While linked by a national program, each urban highway was planned and built by state and local officials. They each have their own story. In Montgomery, Alabama, the director of the Alabama Highway Department avowed white supremacist Sam Englehart intentionally routed I-65 through the Black neighborhood of West Montgomery. He even went so far as to intentionally target the specific homes of Black people like Ralph David Abernathy that he didn't like. Not every urban highway has a backstory this heinous, but even the ones that don't feature white male planners, highway officials, and politicians more than happy to sacrifice minority neighborhoods for any and all potential benefits they thought a highway would bring.

The more one looks into the individual stories of each urban highway, the less the unintended consequences narrative makes sense. As historian Sarah Jo Peterson recently detailed

The highway industry anticipated the problems for urban transportation and for relocation that came with bringing expressways into urban areas. Of course, they did. To believe the myth is to believe that these highway leaders—hundreds of people across every state highway department and the federal government—were stupid. These men—and they were nearly all men and nearly all white—may have been many things, but stupid is not one of them.

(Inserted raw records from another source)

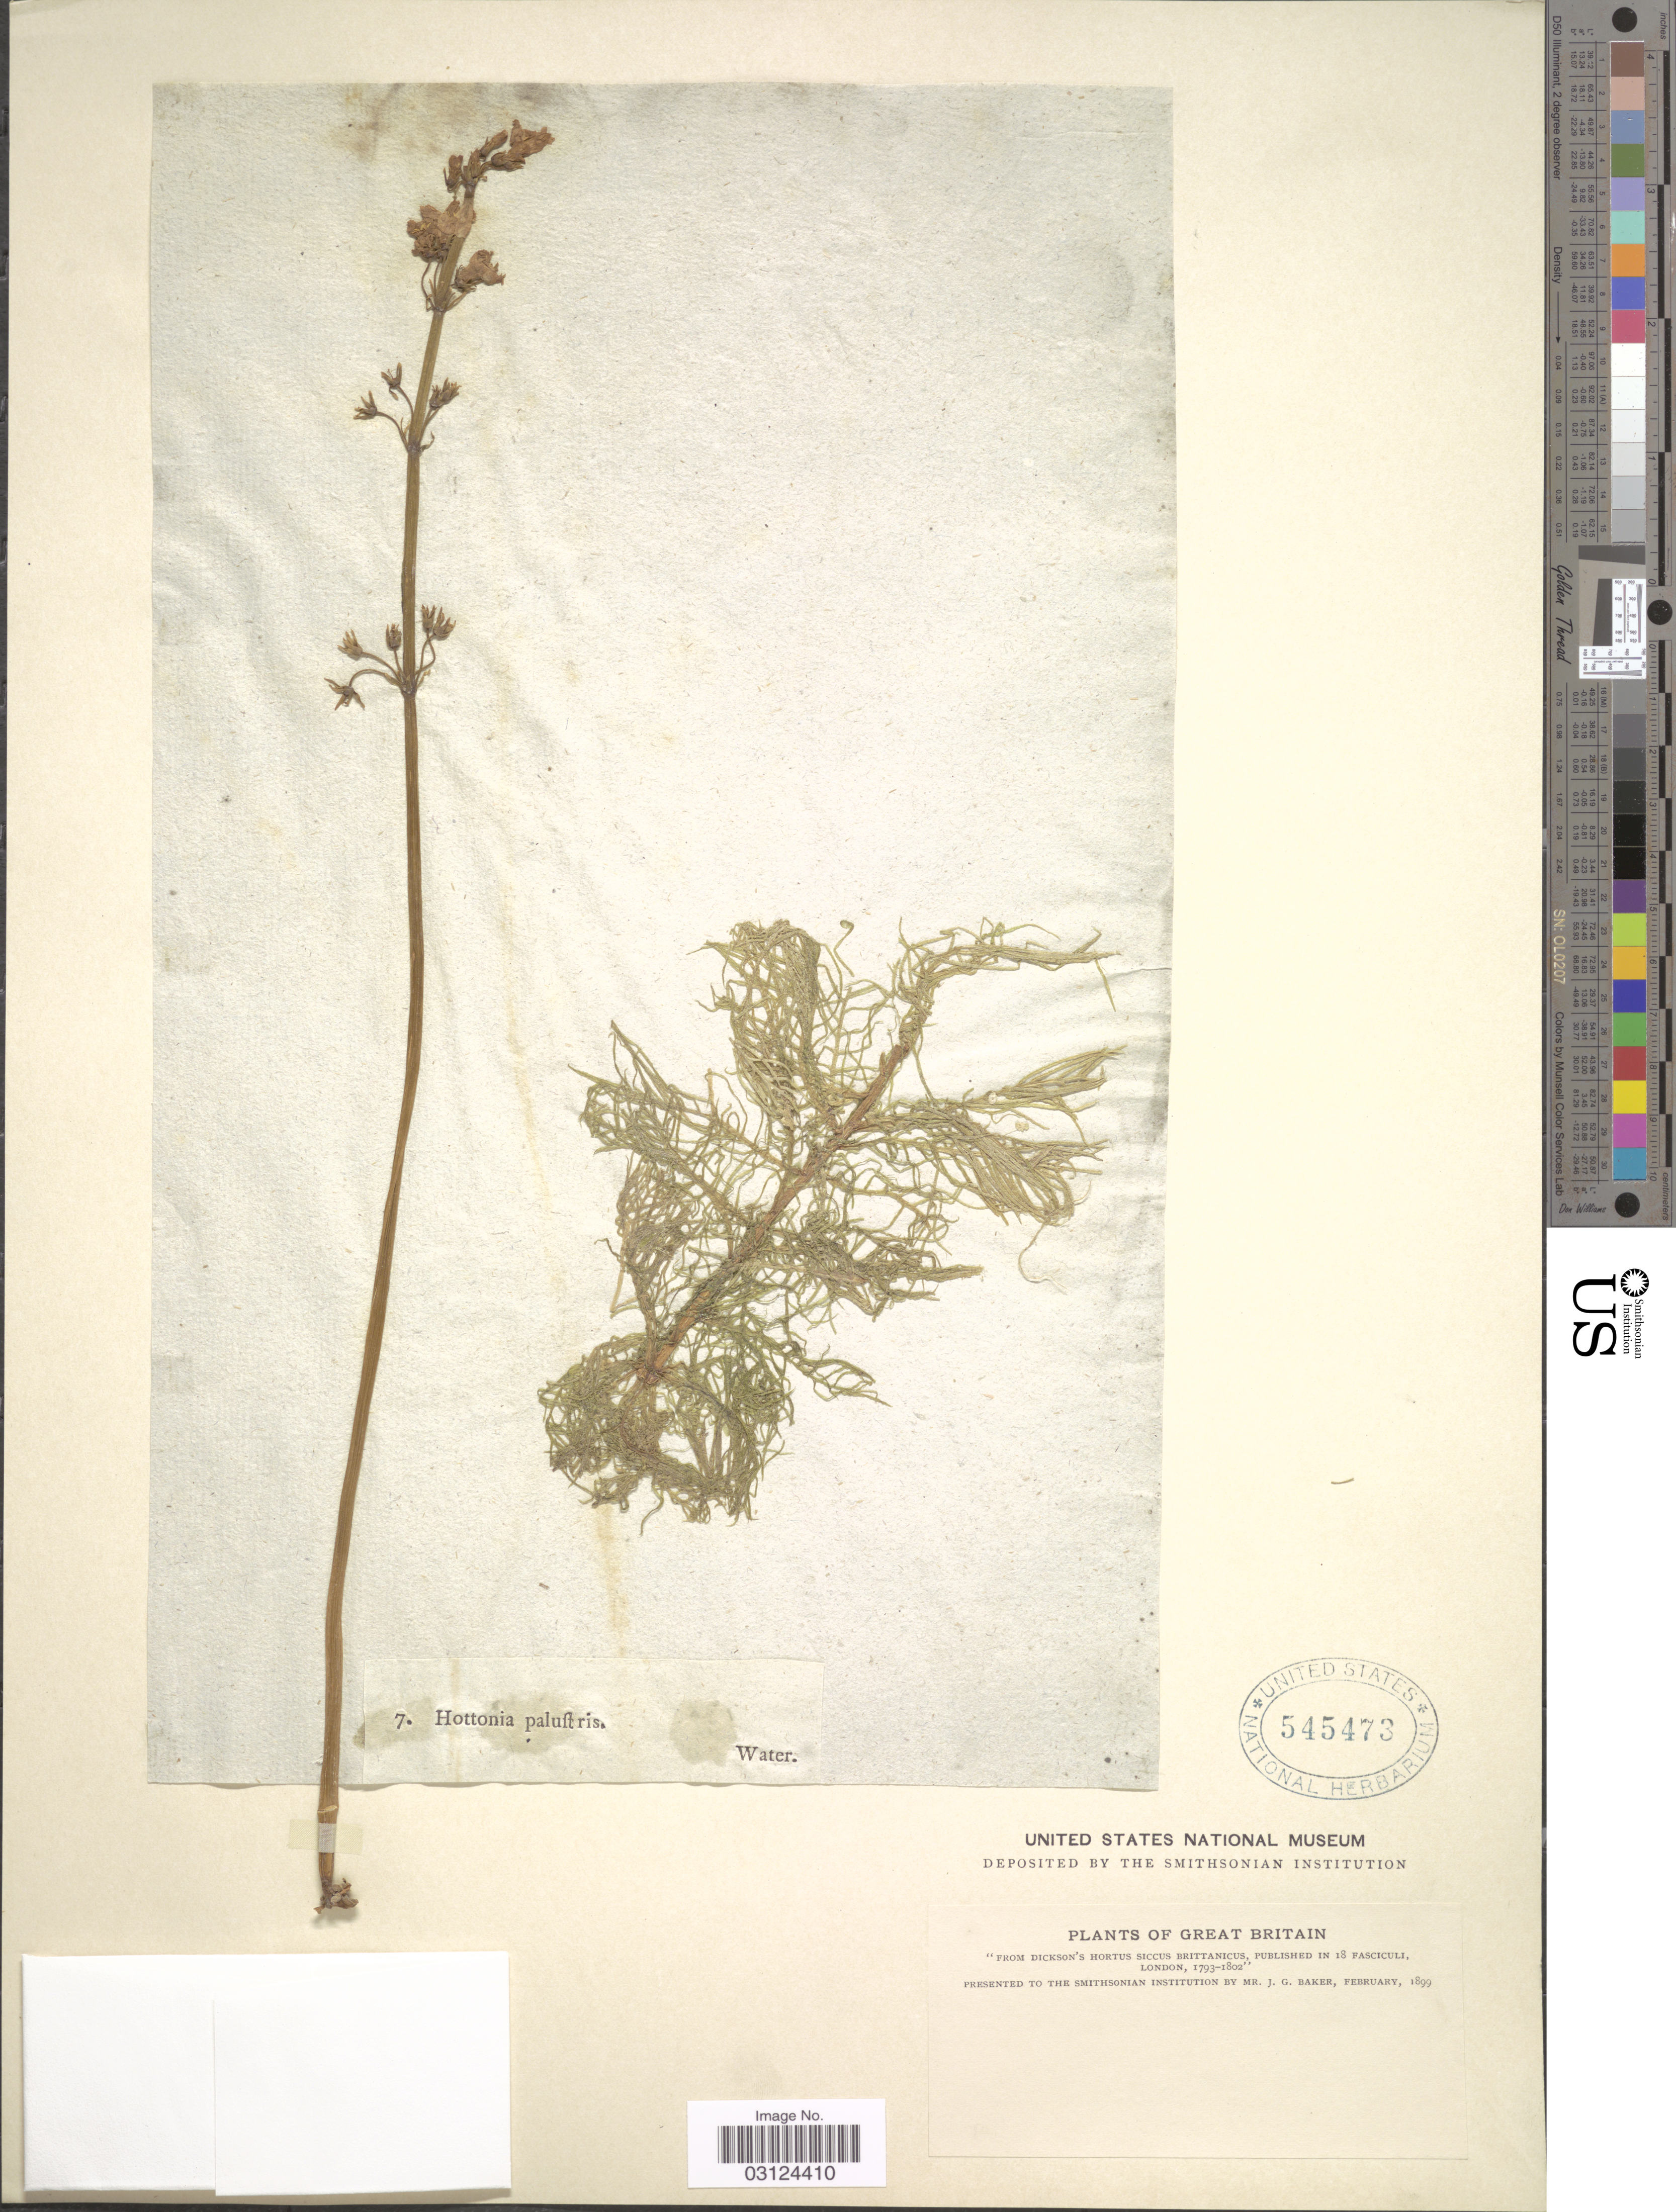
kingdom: Plantae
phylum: Tracheophyta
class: Magnoliopsida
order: Ericales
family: Primulaceae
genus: Hottonia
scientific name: Hottonia palustris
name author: L.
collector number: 7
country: United Kingdom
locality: Great Britain.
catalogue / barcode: US 545473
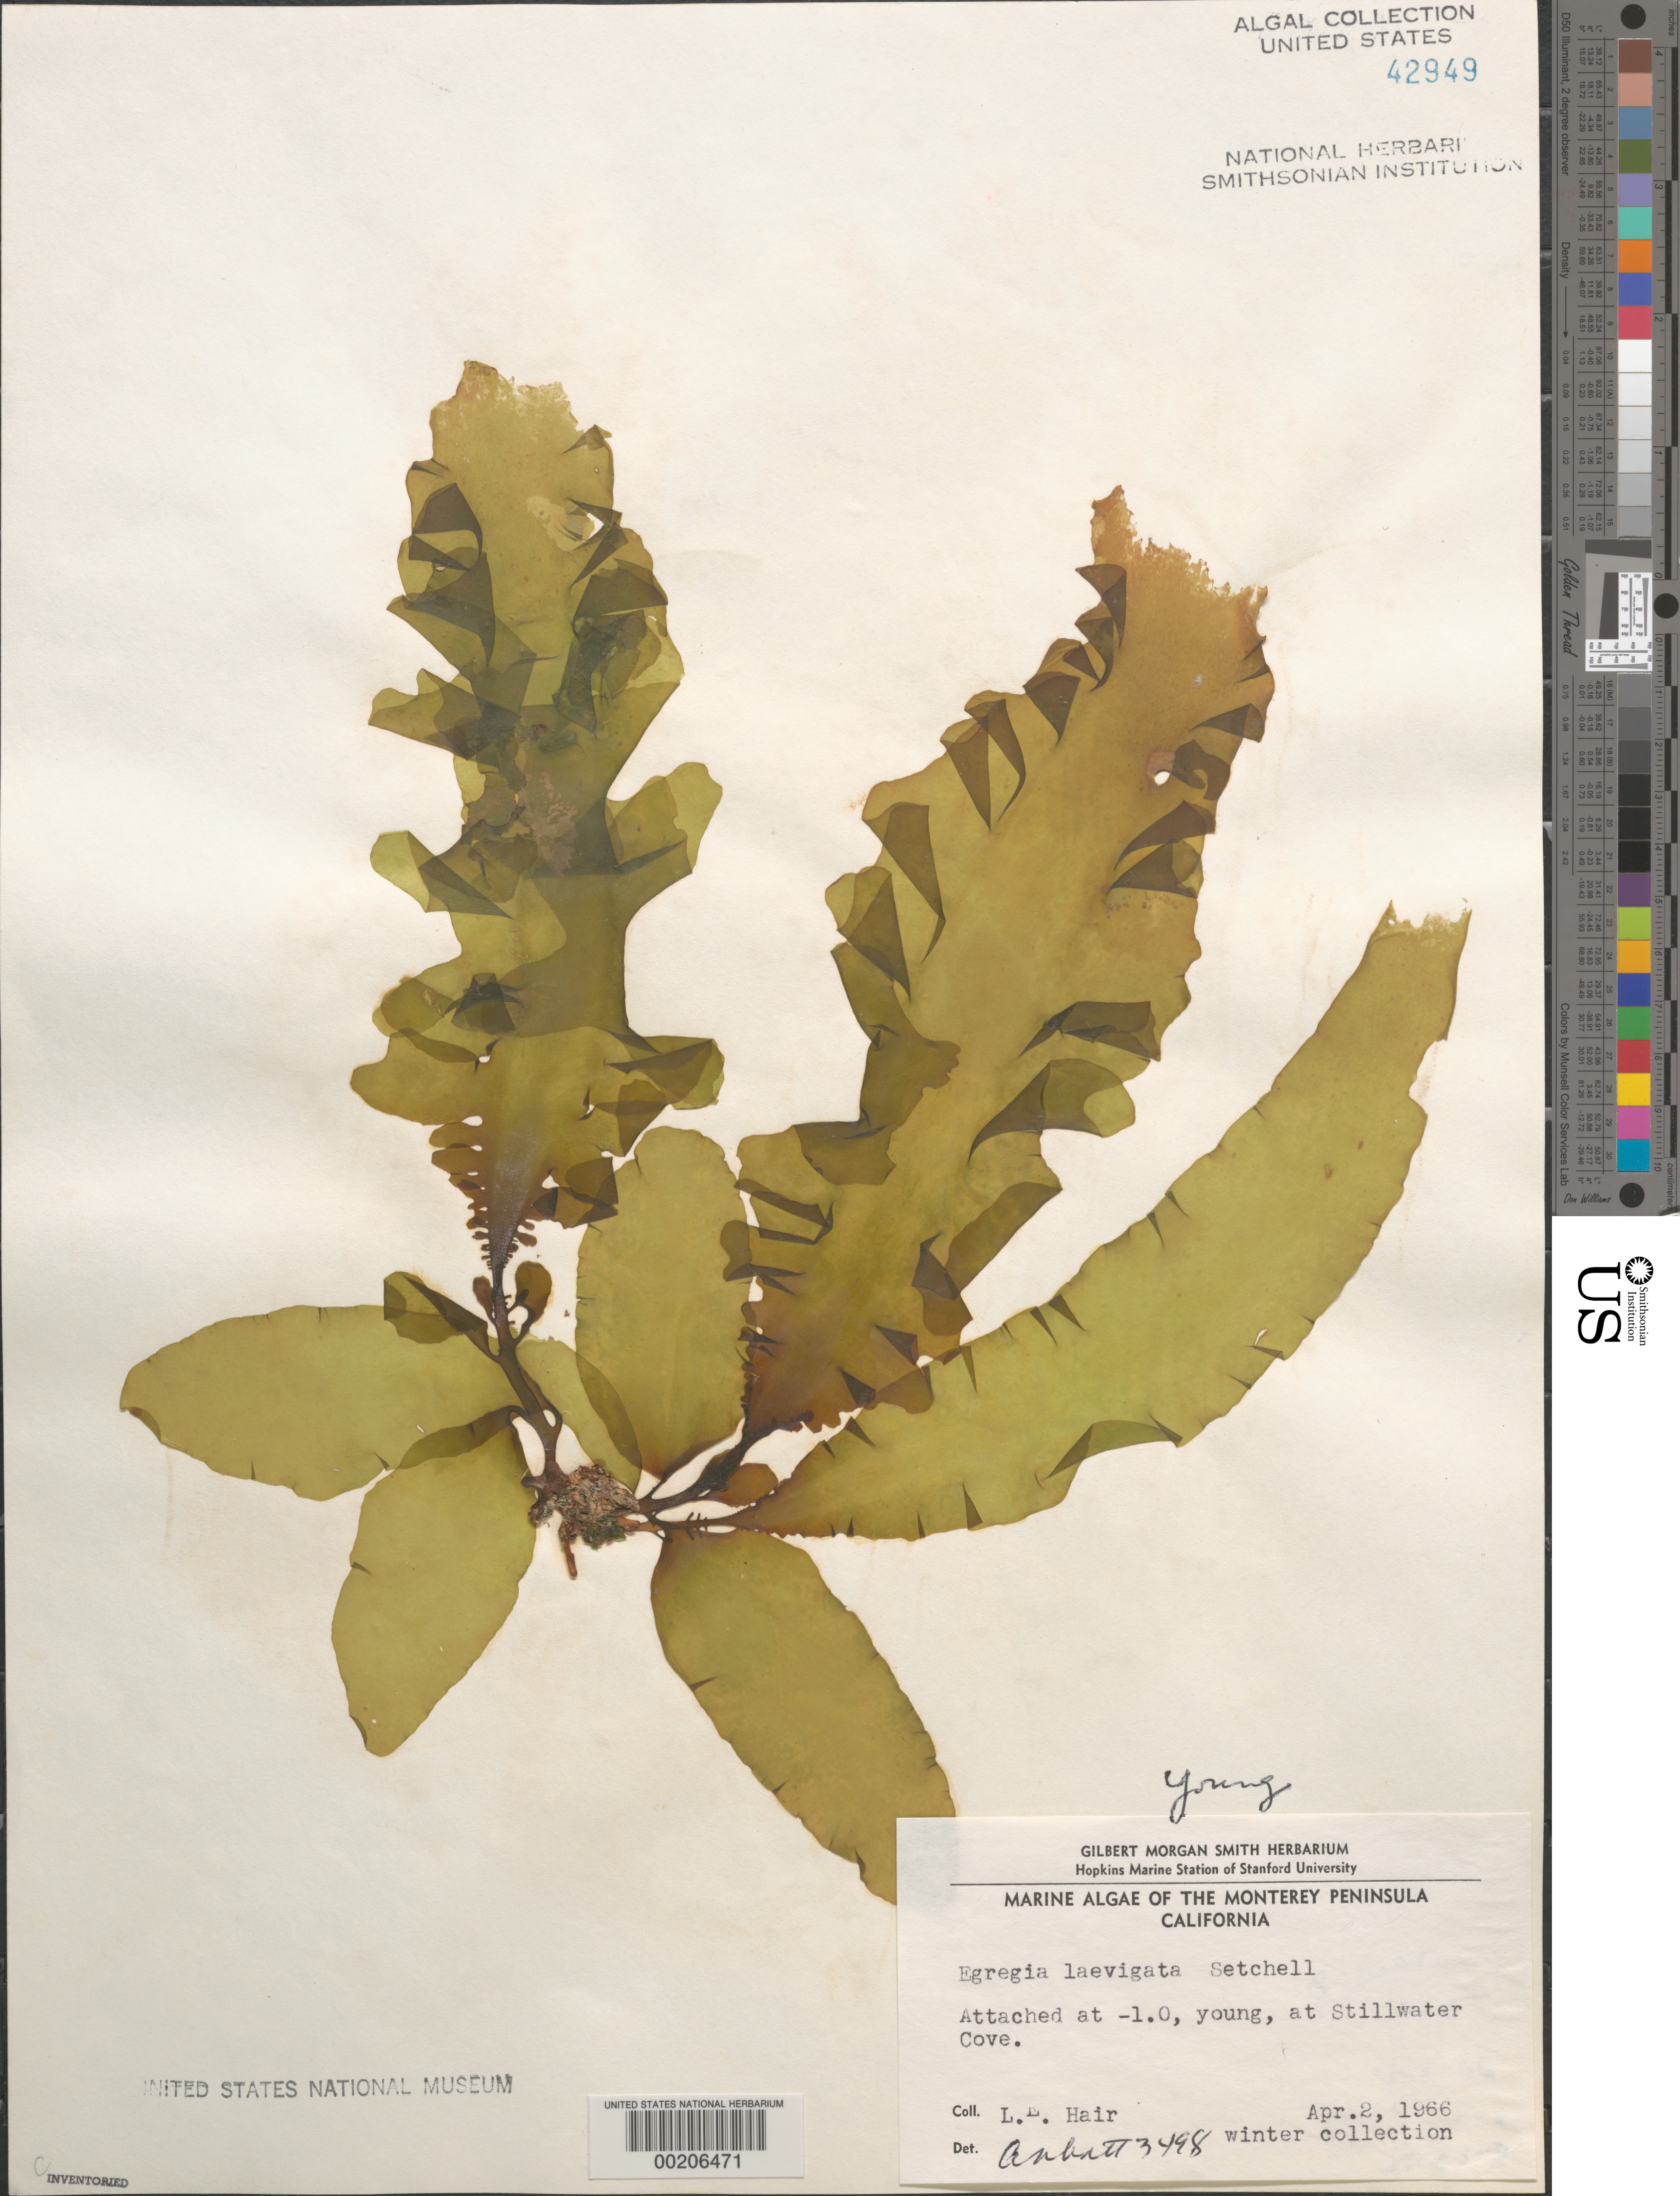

In tearing down the highways—and more will be torn down, although probably not enough—we need to look past the concrete and steel. Highways are "racist" only insofar as the people and institutions who built them are. Tearing them down won't necessarily stop the same institutions and their direct descendants from doing something that will come to be regarded as equally harmful several decades from now. Or, as Peterson put it, "all infrastructure projects create winners and losers. The moral test for a society is how it selects and then treats those who are forced to sacrifice." 

Currently, we are struggling with the idea that mostly white suburban commuters should have to drive a few extra minutes so amputated communities can be stitched back together. As hard of a political project as that is proving to be, it is daunting to think of all the necessary steps that come next: hiring local minority workers and businesses for the project itself, mitigating the life disruption and air quality consequences of the construction, making sure the highway isn't replaced with an impenetrable multi-lane speedway with token sidewalks and bike lanes, and most importantly getting developers and real estate interests to leave money on the table so the communities that suffered through the highway's existence can benefit from its absence. With Crowther's view of "deep time" in mind, we might find tearing down the highway was the easy part.